What is expected >> Scan the data below. Pull out each line where "imágenes" occurs.

Input for this task >>
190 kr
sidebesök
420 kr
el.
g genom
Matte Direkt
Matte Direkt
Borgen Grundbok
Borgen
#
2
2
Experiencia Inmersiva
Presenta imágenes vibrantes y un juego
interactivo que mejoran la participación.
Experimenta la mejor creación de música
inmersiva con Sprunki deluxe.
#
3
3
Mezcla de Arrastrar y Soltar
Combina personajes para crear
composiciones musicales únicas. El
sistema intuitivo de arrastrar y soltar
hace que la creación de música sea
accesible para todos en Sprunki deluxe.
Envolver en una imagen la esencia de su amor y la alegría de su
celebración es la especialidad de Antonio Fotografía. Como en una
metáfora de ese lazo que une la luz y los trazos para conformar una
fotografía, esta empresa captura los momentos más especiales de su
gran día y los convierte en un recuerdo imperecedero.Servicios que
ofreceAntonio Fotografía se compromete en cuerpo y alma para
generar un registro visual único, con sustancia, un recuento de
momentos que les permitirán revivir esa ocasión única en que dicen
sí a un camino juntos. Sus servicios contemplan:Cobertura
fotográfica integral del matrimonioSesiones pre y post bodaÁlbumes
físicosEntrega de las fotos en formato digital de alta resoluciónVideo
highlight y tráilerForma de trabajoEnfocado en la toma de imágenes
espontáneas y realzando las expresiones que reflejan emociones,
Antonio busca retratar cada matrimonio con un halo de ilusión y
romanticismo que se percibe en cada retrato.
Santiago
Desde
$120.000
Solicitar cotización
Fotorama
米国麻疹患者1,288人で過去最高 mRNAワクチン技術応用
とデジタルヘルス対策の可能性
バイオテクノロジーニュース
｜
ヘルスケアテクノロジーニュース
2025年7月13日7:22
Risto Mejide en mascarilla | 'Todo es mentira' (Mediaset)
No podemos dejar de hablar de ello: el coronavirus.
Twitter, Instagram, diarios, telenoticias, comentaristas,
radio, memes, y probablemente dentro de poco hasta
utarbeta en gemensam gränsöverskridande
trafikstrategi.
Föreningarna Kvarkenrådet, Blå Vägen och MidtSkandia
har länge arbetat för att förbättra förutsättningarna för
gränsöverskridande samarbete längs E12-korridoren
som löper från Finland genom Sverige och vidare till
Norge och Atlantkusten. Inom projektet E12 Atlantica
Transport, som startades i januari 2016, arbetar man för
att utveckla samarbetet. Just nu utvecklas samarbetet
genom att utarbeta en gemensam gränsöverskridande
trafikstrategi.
--
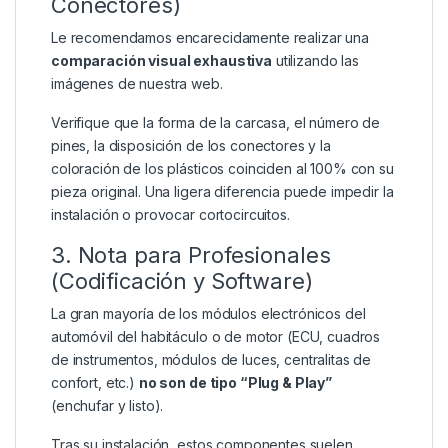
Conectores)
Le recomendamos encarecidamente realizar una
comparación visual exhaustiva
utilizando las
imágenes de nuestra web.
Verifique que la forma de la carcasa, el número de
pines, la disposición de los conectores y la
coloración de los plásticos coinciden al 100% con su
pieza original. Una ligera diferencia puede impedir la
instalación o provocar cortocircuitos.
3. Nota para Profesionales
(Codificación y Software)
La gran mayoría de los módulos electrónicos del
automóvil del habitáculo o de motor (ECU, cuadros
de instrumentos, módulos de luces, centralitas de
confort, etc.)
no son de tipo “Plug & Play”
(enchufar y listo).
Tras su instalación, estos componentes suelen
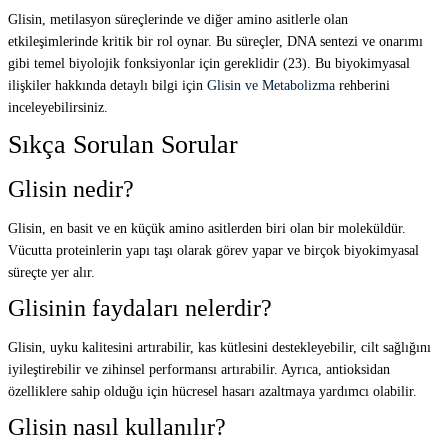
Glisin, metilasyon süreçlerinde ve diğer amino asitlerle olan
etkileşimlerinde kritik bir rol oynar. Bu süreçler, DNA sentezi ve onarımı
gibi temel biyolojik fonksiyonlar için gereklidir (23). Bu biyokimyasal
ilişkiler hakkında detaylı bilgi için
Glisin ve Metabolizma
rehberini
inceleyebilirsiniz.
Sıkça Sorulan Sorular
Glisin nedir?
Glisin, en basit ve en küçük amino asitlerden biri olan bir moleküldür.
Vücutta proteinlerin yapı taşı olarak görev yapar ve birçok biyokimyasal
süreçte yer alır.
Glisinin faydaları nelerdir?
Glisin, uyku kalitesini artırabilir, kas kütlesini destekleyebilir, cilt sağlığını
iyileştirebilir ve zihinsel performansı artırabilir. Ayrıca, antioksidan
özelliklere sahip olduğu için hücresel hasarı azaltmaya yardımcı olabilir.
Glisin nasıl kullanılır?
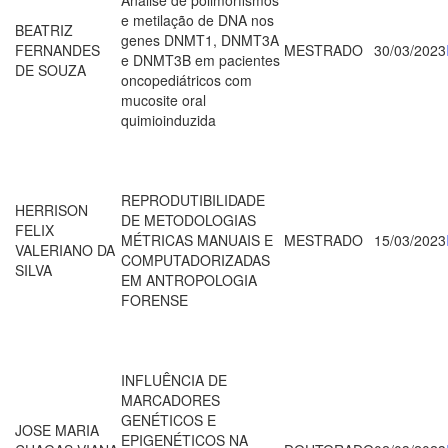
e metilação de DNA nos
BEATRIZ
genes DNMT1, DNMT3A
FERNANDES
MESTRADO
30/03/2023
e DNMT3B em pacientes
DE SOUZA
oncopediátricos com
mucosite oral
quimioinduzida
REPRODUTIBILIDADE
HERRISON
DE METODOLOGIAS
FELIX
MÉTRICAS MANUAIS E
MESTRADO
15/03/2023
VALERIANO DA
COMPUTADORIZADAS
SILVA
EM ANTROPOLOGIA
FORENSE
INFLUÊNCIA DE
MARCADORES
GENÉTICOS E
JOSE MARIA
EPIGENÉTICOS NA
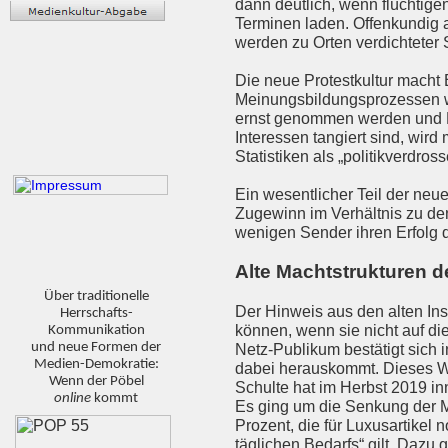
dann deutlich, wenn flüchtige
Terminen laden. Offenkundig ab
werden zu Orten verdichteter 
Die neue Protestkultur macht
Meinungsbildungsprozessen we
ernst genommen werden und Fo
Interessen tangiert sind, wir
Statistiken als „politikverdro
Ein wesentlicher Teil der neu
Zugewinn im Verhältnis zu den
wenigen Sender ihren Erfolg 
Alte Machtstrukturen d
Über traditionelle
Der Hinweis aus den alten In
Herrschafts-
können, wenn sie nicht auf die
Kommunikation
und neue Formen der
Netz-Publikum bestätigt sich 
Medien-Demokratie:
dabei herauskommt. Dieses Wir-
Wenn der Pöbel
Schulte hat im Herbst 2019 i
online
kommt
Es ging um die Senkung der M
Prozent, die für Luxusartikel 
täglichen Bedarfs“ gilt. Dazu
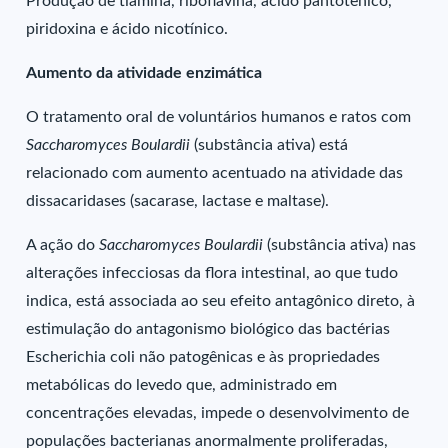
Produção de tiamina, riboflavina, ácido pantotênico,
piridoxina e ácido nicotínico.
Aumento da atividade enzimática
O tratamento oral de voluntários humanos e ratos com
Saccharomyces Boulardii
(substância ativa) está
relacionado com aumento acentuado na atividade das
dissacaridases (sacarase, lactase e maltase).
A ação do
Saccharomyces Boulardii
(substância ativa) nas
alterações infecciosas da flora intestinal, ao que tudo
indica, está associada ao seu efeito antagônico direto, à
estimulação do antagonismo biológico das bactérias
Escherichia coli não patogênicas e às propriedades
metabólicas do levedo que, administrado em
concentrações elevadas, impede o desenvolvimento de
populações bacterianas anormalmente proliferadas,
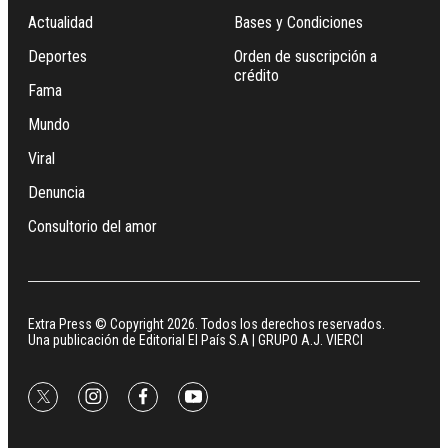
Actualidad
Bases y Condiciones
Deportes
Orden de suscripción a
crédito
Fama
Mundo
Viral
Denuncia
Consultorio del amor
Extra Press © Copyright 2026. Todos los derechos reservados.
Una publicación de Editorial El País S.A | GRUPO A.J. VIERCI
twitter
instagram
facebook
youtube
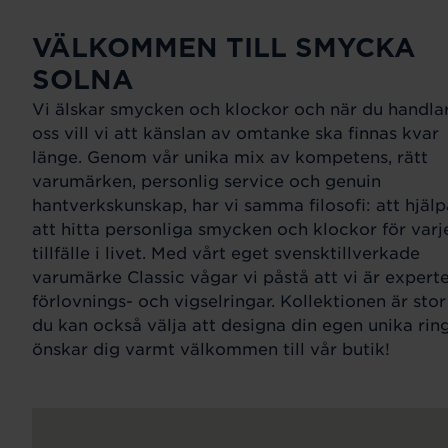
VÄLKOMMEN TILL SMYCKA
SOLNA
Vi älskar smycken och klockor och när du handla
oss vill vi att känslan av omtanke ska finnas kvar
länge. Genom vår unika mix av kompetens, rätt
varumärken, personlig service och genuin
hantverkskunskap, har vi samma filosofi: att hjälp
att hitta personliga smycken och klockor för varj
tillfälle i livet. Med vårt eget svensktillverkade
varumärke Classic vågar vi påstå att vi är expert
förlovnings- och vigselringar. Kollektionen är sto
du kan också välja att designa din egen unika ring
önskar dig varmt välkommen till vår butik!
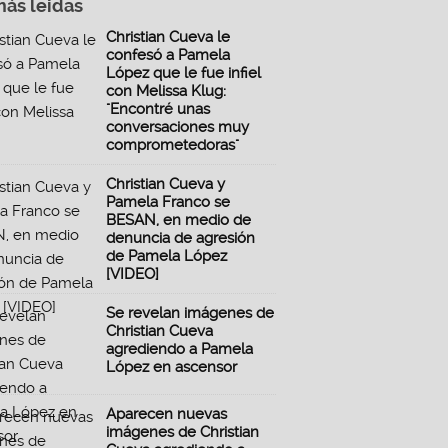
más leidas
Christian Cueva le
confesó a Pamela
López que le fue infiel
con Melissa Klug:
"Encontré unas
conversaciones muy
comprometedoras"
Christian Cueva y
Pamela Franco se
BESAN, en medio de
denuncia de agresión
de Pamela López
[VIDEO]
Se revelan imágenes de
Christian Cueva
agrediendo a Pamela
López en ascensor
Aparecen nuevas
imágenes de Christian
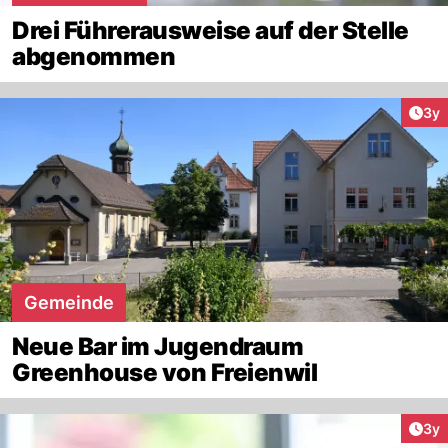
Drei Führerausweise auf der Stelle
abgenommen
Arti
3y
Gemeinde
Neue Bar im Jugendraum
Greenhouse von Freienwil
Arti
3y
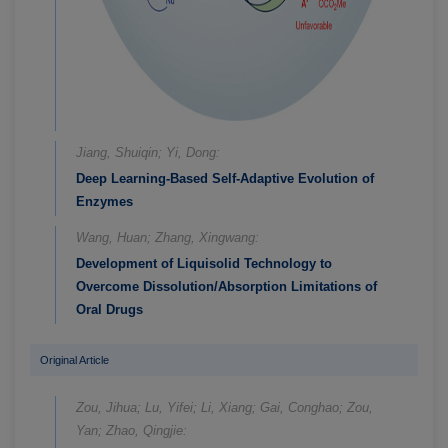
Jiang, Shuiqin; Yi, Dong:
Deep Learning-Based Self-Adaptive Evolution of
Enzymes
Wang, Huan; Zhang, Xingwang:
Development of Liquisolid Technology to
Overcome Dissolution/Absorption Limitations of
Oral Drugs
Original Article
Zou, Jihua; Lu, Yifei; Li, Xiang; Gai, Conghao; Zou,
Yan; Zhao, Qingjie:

Task response >>
Presenta imágenes vibrantes y un juego
highlight y tráilerForma de trabajoEnfocado en la toma de imágenes
imágenes de nuestra web.
Se revelan imágenes de
imágenes de Christian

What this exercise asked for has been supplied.